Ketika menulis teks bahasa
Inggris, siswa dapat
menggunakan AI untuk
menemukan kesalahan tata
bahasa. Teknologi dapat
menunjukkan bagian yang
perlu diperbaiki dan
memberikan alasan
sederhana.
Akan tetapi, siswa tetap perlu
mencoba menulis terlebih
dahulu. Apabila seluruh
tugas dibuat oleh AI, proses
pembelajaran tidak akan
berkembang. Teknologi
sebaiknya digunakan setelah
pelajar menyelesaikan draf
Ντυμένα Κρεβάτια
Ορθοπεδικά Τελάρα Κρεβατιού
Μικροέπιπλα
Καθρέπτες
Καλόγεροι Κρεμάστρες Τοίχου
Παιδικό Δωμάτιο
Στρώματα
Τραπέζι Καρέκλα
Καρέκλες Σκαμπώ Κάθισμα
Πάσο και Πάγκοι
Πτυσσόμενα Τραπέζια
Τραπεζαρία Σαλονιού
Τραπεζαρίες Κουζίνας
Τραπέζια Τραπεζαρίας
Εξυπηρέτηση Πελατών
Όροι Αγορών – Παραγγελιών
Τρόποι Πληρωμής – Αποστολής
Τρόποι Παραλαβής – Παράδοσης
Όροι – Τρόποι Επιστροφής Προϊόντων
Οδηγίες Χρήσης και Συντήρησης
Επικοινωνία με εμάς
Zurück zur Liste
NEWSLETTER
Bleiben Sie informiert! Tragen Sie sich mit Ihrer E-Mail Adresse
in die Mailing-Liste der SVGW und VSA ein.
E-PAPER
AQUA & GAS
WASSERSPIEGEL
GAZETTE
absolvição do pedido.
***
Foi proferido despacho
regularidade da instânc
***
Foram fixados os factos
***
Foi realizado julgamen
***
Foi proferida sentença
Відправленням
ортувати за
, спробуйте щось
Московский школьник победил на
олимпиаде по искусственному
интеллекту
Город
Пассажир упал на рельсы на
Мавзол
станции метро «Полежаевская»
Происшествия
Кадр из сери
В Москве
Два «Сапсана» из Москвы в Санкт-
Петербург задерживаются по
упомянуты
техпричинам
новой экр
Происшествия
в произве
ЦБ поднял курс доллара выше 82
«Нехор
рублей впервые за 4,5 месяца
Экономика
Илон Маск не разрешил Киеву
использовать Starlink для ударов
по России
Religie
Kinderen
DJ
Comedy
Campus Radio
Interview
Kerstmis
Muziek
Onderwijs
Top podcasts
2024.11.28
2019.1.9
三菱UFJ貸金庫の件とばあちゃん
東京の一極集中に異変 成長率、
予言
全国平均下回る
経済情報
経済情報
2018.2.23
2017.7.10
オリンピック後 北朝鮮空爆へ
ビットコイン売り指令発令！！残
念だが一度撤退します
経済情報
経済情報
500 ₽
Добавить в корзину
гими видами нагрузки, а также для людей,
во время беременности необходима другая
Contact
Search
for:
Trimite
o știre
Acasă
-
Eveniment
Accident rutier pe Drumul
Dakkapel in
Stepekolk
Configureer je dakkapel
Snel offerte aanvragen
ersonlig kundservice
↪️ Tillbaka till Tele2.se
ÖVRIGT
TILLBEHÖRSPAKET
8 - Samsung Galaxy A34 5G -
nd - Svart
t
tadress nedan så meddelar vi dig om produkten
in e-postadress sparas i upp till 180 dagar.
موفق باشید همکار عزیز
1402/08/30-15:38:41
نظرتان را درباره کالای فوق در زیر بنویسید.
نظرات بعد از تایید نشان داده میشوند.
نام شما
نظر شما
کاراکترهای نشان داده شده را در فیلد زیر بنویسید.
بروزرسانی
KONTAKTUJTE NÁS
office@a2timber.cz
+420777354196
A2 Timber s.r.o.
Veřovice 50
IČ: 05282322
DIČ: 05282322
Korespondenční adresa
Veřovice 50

- **Problem to solve**:
Copy out all of the lines above with no changes.

- **Answer section**:
Ketika menulis teks bahasa
Inggris, siswa dapat
menggunakan AI untuk
menemukan kesalahan tata
bahasa. Teknologi dapat
menunjukkan bagian yang
perlu diperbaiki dan
memberikan alasan
sederhana.
Akan tetapi, siswa tetap perlu
mencoba menulis terlebih
dahulu. Apabila seluruh
tugas dibuat oleh AI, proses
pembelajaran tidak akan
berkembang. Teknologi
sebaiknya digunakan setelah
pelajar menyelesaikan draf
Ντυμένα Κρεβάτια
Ορθοπεδικά Τελάρα Κρεβατιού
Μικροέπιπλα
Καθρέπτες
Καλόγεροι Κρεμάστρες Τοίχου
Παιδικό Δωμάτιο
Στρώματα
Τραπέζι Καρέκλα
Καρέκλες Σκαμπώ Κάθισμα
Πάσο και Πάγκοι
Πτυσσόμενα Τραπέζια
Τραπεζαρία Σαλονιού
Τραπεζαρίες Κουζίνας
Τραπέζια Τραπεζαρίας
Εξυπηρέτηση Πελατών
Όροι Αγορών – Παραγγελιών
Τρόποι Πληρωμής – Αποστολής
Τρόποι Παραλαβής – Παράδοσης
Όροι – Τρόποι Επιστροφής Προϊόντων
Οδηγίες Χρήσης και Συντήρησης
Επικοινωνία με εμάς
Zurück zur Liste
NEWSLETTER
Bleiben Sie informiert! Tragen Sie sich mit Ihrer E-Mail Adresse
in die Mailing-Liste der SVGW und VSA ein.
E-PAPER
AQUA & GAS
WASSERSPIEGEL
GAZETTE
absolvição do pedido.
***
Foi proferido despacho
regularidade da instânc
***
Foram fixados os factos
***
Foi realizado julgamen
***
Foi proferida sentença
Відправленням
ортувати за
, спробуйте щось
Московский школьник победил на
олимпиаде по искусственному
интеллекту
Город
Пассажир упал на рельсы на
Мавзол
станции метро «Полежаевская»
Происшествия
Кадр из сери
В Москве
Два «Сапсана» из Москвы в Санкт-
Петербург задерживаются по
упомянуты
техпричинам
новой экр
Происшествия
в произве
ЦБ поднял курс доллара выше 82
«Нехор
рублей впервые за 4,5 месяца
Экономика
Илон Маск не разрешил Киеву
использовать Starlink для ударов
по России
Religie
Kinderen
DJ
Comedy
Campus Radio
Interview
Kerstmis
Muziek
Onderwijs
Top podcasts
2024.11.28
2019.1.9
三菱UFJ貸金庫の件とばあちゃん
東京の一極集中に異変 成長率、
予言
全国平均下回る
経済情報
経済情報
2018.2.23
2017.7.10
オリンピック後 北朝鮮空爆へ
ビットコイン売り指令発令！！残
念だが一度撤退します
経済情報
経済情報
500 ₽
Добавить в корзину
гими видами нагрузки, а также для людей,
во время беременности необходима другая
Contact
Search
for:
Trimite
o știre
Acasă
-
Eveniment
Accident rutier pe Drumul
Dakkapel in
Stepekolk
Configureer je dakkapel
Snel offerte aanvragen
ersonlig kundservice
↪️ Tillbaka till Tele2.se
ÖVRIGT
TILLBEHÖRSPAKET
8 - Samsung Galaxy A34 5G -
nd - Svart
t
tadress nedan så meddelar vi dig om produkten
in e-postadress sparas i upp till 180 dagar.
موفق باشید همکار عزیز
1402/08/30-15:38:41
نظرتان را درباره کالای فوق در زیر بنویسید.
نظرات بعد از تایید نشان داده میشوند.
نام شما
نظر شما
کاراکترهای نشان داده شده را در فیلد زیر بنویسید.
بروزرسانی
KONTAKTUJTE NÁS
office@a2timber.cz
+420777354196
A2 Timber s.r.o.
Veřovice 50
IČ: 05282322
DIČ: 05282322
Korespondenční adresa
Veřovice 50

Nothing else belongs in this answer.